Attributed to Andrea Schiavone by Faulkner (see under Literature, 1845), and considered by Gustav Glück to be possibly by Sir Anthony van Dyck after Titian (1929), the painting was first identified as a work by Ricci by Otto Benesch (1939), a view subsequently endorsed by Ellis Waterhouse (1948), who believed it to be by Ricci after a Titian design (information recorded in the manuscript inventory of the Devonshire collection at Chatsworth).
This intimate scene depicting The Holy Family with the Infant Saint John the Baptist in a Landscape was tentatively identified by Daniels as The Rest on the Flight into Egypt but, given that the Christ Child is older and the Baptist is also present, it might represent what is often called 'The Return from Egypt'. The painting is quintessentially Venetian in character and Ricci has had particular recourse to Titian's pastoral religious scenes.
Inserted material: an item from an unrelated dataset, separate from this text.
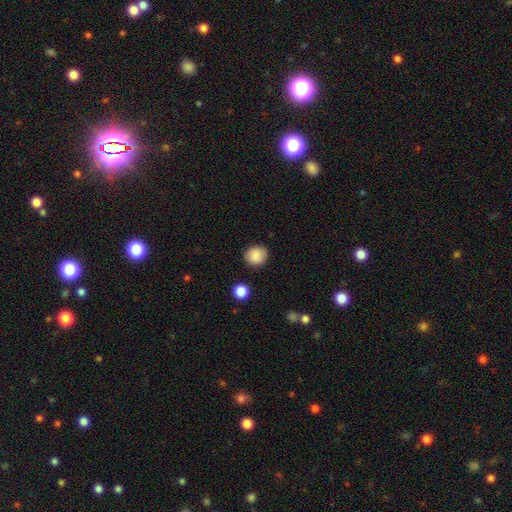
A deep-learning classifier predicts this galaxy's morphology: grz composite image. It shows a smooth galaxy with no disk features (87%) that is round (81%). Merging: none (87%).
Not only is the composition, setting and iconography very Titian-like but so is the rounded facial type of the Madonna: compare, for example, that in Titian's Madonna and Child with Saint Catherine and the Infant Baptist of circa 1530 in the National Gallery, London.1
The painting's indebtedness to Titian may have been at the behest of the patron who commissioned the work and this, together with the fact that it is in a fine English 18th-century carved and gilt wood frame, lends support to the hypothesis that the picture was executed for an English patron. Whether it was Lord Burlington who commissioned the painting – the second Christie's sale catalogue claims as much – must remain an open question. In any event it is recorded as hanging in the East Saloon at Chiswick House by 1845, and in the West Ante Room in 1863. It was probably removed from there in 1892 and is recorded at Chatsworth in 1933. By 1939 The Holy Family was hanging on the walls of the Red Velvet Room, which must have suited the warm tones of the painting particularly well.
A reduced replica, on paper, attributed to Joseph Goupy by Daniels, is in a private collection, Milan.
1. See H. Wethey, The Paintings of Titian, vol. I, The Religious Paintings, London 1969, fig. 35.